Articles Posted in Real Estate

President Obama recently signed into law The Fixing America’s Surface Transportation Act also known as the “FAST Act”. What people may be surprised to learn is that this new law also adds Section 7345 to the Internal Revenue Code which provides in part as follows:

“(a) In general.—If the Secretary (of State) receives certification by the Commissioner of Internal Revenue that any individual has a seriously delinquent tax debt in an amount in excess of $50,000, the Secretary shall transmit such certification to the Secretary of State for action with respect to denial, revocation, or limitation of a passport….”

Think about this for a second. Your passport will now be used against you as a collection tool. If notified by the IRS, the Secretary of State may pull your passport; refuse to renew it or even to issue you one in the first place. The monetary threshold for a “seriously delinquent tax debt” is only $50,000. Once you consider this includes interest and penalties, it is easy to see how quickly this threshold can be met.

As with every law there are exceptions. For example, the FAST Act does not apply if you have a tax debt over $50,000 but you are paying this down under an agreement known as an “offer and compromise”. Another situation where this law would not apply is if you are fighting the “seriously delinquent tax debt” under the “innocent spouse doctrine”.

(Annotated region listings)
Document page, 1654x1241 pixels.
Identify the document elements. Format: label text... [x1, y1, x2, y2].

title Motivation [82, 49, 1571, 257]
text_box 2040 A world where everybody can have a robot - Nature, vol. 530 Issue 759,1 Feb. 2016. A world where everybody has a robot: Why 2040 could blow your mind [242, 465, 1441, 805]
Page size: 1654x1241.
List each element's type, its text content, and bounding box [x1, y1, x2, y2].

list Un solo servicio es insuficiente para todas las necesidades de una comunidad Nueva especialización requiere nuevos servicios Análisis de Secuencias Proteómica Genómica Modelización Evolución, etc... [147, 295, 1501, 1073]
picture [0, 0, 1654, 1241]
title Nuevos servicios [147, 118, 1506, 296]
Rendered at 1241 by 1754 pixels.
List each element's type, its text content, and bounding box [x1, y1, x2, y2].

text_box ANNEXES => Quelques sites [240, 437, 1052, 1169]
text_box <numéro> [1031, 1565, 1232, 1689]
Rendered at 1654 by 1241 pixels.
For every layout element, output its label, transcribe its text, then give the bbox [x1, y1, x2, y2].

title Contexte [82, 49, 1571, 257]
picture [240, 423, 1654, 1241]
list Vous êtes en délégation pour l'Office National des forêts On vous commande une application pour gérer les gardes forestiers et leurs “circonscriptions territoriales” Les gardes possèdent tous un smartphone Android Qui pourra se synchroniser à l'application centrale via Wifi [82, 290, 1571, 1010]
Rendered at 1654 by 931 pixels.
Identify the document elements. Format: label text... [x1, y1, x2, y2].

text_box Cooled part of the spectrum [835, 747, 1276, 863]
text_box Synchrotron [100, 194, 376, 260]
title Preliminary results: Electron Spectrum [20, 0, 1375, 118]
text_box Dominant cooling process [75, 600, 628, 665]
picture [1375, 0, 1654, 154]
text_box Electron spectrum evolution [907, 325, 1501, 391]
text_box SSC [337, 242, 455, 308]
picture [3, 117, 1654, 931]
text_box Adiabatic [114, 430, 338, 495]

» **Brief 1**: Return the part of the FAST Act article starting with "Think about this" and going on through "can be met.".
» **Brief 2**:
Answer these questions using the FAST Act article:
(a) Which section does the new law add to the Internal Revenue Code?
(b) By the quoted provision, what dollar amount must a seriously delinquent tax debt exceed?
(c) Under which doctrine can someone fight the debt so that the law does not apply?

» **Task output 1**:
Think about this for a second. Your passport will now be used against you as a collection tool. If notified by the IRS, the Secretary of State may pull your passport; refuse to renew it or even to issue you one in the first place. The monetary threshold for a “seriously delinquent tax debt” is only $50,000. Once you consider this includes interest and penalties, it is easy to see how quickly this threshold can be met.

» **Task output 2**:
(a) Section 7345
(b) $50,000
(c) The innocent spouse doctrine